Le cercle de Farthing est en effet un mixte de whodunit et d'uchronie ; on y trouve ainsi pêle-mêle l'atmosphère si particulière des classiques de la littérature policière, tels ceux d'Agatha CHRISTIE, et la dimension spéculative d'un récit construit à partir d'un point de divergence historique. Ce dernier s'est produit en 1941 ; cette année-là une « paix dans l'honneur » a été signée entre l'Allemagne et l'Angleterre, permettant à la première d'imposer le nazisme à toute l'Europe occidentale et de concentrer son effort militaire sur le front de l'Est, installant la seconde dans une neutralité bienveillante à l'égard d'Hitler et ses séides, notamment en termes de politique à l'égard des juifs.

Huit ans plus tard les lords anglais à l'origine du traité de paix se réunissent avec leurs familles dans le manoir du domaine Eversley le temps d'un week-end. Là, les alliances, inimitiés et autres histoires d'amour plus ou moins licites adoptent un visage conforme au rang des protagonistes, celui d'une noblesse imbue d'elle-même, méprisante à l'égard des autres et avide de pouvoir ; dans un tel cercle, rien ne se dit ouvertement, tout se fait sous le manteau, y compris l'assassinat de Sir James Thirkie, principal artisan de la paix avec Hitler ; plus encore, on n'hésite pas à maquiller le meurtre de manière à désigner coupable l'époux de Lucy Eversley, considéré comme un parvenu non pas parce qu'il n'est qu'un simple banquier mais parce qu'il est juif. En cette année 1949 divergente, une telle confession n'est certes pas en Angleterre un motif d'enfermement en camp de concentration, mais ce n'est certainement pas non plus un gage de fréquentabilité.

En fait, seuls Lucy Kahn, née Eversley, et Peter Antony Carmichael, le policier chargé de l'enquête, sont convaincus que les apparences sont trompeuses.
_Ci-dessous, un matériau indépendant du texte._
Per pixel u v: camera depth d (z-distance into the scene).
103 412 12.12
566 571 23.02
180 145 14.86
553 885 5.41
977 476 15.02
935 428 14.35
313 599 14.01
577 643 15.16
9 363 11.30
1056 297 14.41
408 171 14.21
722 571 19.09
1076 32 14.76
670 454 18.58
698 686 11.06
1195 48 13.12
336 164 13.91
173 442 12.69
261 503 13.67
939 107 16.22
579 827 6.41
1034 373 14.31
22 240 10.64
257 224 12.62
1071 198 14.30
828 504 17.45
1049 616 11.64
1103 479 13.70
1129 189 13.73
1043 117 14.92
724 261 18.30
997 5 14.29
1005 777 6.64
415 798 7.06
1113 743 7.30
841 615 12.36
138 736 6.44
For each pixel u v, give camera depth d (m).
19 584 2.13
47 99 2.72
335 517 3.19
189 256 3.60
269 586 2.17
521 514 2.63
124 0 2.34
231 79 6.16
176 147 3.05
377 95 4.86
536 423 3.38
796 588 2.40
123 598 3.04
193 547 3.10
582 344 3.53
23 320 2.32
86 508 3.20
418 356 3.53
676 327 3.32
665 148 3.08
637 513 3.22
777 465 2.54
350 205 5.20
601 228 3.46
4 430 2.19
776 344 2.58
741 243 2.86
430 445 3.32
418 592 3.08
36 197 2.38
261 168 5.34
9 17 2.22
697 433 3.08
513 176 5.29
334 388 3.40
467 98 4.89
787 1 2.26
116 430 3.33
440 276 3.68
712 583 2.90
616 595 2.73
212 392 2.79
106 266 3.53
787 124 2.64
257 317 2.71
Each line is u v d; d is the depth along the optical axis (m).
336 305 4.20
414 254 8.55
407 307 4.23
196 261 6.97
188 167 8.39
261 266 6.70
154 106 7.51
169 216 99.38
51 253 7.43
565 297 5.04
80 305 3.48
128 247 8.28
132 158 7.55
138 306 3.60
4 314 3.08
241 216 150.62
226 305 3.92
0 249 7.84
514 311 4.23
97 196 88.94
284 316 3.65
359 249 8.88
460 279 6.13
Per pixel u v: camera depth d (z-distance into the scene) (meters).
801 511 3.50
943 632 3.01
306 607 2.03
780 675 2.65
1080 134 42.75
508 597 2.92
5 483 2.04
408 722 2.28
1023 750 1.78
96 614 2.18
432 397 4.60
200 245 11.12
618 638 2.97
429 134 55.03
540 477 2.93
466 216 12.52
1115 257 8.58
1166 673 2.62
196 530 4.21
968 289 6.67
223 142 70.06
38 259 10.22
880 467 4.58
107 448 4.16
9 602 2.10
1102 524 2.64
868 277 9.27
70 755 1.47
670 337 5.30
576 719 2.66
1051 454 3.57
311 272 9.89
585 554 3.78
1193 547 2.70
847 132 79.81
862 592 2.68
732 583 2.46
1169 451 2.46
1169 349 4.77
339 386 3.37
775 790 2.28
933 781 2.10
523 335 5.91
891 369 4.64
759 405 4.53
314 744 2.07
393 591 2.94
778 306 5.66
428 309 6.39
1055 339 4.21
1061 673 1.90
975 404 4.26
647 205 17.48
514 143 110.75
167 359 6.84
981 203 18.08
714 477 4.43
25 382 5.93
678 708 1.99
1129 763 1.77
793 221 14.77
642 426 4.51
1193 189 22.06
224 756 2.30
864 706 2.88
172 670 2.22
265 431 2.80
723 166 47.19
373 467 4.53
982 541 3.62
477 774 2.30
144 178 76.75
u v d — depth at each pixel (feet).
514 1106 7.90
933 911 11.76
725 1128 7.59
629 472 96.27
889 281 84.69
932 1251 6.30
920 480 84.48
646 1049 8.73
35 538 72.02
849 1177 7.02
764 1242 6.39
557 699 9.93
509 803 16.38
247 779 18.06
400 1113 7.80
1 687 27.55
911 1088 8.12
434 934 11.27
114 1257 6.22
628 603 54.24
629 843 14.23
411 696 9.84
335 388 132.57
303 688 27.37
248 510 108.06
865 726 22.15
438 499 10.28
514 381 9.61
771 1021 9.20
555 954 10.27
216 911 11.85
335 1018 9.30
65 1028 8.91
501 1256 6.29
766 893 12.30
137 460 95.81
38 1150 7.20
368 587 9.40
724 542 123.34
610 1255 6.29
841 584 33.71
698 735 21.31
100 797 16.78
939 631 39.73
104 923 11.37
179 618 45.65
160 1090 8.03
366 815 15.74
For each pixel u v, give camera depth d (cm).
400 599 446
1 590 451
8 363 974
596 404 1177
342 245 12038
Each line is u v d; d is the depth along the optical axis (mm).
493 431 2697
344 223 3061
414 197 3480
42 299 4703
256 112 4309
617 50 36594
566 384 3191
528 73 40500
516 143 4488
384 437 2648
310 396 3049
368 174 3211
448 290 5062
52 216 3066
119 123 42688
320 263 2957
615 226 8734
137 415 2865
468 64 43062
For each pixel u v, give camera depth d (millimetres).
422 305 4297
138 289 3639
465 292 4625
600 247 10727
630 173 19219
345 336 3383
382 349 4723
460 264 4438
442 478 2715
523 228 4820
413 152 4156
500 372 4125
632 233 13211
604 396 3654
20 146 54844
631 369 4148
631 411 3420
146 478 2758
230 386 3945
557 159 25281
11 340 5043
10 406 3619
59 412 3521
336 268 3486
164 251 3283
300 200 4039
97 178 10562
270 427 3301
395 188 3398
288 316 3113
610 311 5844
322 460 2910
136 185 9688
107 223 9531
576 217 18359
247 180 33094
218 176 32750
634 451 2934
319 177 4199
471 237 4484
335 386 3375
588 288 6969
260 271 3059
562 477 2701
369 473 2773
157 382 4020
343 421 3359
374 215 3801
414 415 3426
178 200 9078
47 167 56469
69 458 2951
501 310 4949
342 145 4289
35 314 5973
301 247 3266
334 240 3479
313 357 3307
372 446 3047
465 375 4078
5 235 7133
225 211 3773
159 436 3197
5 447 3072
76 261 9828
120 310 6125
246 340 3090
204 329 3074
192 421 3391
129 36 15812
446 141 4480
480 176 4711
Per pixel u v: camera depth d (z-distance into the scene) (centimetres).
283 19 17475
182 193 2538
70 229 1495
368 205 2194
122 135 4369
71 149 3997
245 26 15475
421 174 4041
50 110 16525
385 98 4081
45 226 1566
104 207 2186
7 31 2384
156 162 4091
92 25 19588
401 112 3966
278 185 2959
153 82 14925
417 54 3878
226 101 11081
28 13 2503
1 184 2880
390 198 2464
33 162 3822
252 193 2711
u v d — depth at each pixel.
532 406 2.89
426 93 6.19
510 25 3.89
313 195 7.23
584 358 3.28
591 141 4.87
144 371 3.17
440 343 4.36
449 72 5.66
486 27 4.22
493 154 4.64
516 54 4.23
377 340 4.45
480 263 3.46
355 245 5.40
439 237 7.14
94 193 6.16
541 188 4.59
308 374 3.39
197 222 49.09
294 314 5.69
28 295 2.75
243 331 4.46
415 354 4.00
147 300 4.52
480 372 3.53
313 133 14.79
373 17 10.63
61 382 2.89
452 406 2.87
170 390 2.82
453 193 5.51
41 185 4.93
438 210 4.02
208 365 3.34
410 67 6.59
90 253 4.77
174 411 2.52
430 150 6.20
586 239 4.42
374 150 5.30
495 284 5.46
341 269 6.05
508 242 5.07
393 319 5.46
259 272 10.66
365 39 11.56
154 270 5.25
Chacun à sa façon recherche le véritable coupable, la première dans un cadre familial élargi, le second à l'extérieur de ce cercle, puisque soupçonnant très vite que ce crime a une dimension politique bien plus vaste qu'il n'y paraît de prime abord. Ce sont ces deux voix qui structurent le roman de Jo WALTON ; celle de Lucy apporte de la légèreté avec un humour très « british », celle de Carmichael donne au récit une dimension bien plus noire puisque démontrant pas à pas que le mobile de l'assassinat n'est ni plus ni moins que l'inoculation de la peste brune dans une Albion pas encore totalement perfide.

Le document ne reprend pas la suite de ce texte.